» TASK TO COMPLETE:
Each entry should be written out once more, exactly as given below.

» DATASET RECORDS:
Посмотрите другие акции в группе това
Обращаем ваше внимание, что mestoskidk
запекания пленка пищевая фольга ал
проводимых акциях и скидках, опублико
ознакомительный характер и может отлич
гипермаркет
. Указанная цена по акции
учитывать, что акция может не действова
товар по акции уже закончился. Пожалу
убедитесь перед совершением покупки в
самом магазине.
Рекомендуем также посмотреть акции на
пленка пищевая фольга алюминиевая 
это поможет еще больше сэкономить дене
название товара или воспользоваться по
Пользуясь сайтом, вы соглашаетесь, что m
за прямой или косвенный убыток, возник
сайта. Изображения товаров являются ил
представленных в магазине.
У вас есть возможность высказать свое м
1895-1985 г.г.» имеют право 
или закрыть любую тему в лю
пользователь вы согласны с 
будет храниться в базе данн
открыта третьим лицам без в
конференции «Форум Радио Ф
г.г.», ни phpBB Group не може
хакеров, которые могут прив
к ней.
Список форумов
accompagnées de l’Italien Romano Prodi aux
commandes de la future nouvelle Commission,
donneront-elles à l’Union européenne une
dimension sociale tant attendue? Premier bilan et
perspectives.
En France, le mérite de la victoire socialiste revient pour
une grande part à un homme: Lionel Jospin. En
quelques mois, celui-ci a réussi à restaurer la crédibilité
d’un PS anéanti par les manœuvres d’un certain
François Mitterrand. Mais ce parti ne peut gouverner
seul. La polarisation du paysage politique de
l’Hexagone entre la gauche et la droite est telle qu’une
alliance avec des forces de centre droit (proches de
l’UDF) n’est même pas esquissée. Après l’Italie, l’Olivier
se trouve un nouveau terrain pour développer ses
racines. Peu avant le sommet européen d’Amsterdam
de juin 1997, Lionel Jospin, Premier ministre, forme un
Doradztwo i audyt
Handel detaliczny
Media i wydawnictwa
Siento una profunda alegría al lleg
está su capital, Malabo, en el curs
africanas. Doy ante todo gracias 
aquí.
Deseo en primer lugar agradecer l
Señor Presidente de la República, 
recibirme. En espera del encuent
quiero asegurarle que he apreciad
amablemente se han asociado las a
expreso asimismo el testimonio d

» YOUR SOLUTION:
Посмотрите другие акции в группе това
Обращаем ваше внимание, что mestoskidk
запекания пленка пищевая фольга ал
проводимых акциях и скидках, опублико
ознакомительный характер и может отлич
гипермаркет
. Указанная цена по акции
учитывать, что акция может не действова
товар по акции уже закончился. Пожалу
убедитесь перед совершением покупки в
самом магазине.
Рекомендуем также посмотреть акции на
пленка пищевая фольга алюминиевая 
это поможет еще больше сэкономить дене
название товара или воспользоваться по
Пользуясь сайтом, вы соглашаетесь, что m
за прямой или косвенный убыток, возник
сайта. Изображения товаров являются ил
представленных в магазине.
У вас есть возможность высказать свое м
1895-1985 г.г.» имеют право 
или закрыть любую тему в лю
пользователь вы согласны с 
будет храниться в базе данн
открыта третьим лицам без в
конференции «Форум Радио Ф
г.г.», ни phpBB Group не може
хакеров, которые могут прив
к ней.
Список форумов
accompagnées de l’Italien Romano Prodi aux
commandes de la future nouvelle Commission,
donneront-elles à l’Union européenne une
dimension sociale tant attendue? Premier bilan et
perspectives.
En France, le mérite de la victoire socialiste revient pour
une grande part à un homme: Lionel Jospin. En
quelques mois, celui-ci a réussi à restaurer la crédibilité
d’un PS anéanti par les manœuvres d’un certain
François Mitterrand. Mais ce parti ne peut gouverner
seul. La polarisation du paysage politique de
l’Hexagone entre la gauche et la droite est telle qu’une
alliance avec des forces de centre droit (proches de
l’UDF) n’est même pas esquissée. Après l’Italie, l’Olivier
se trouve un nouveau terrain pour développer ses
racines. Peu avant le sommet européen d’Amsterdam
de juin 1997, Lionel Jospin, Premier ministre, forme un
Doradztwo i audyt
Handel detaliczny
Media i wydawnictwa
Siento una profunda alegría al lleg
está su capital, Malabo, en el curs
africanas. Doy ante todo gracias 
aquí.
Deseo en primer lugar agradecer l
Señor Presidente de la República, 
recibirme. En espera del encuent
quiero asegurarle que he apreciad
amablemente se han asociado las a
expreso asimismo el testimonio d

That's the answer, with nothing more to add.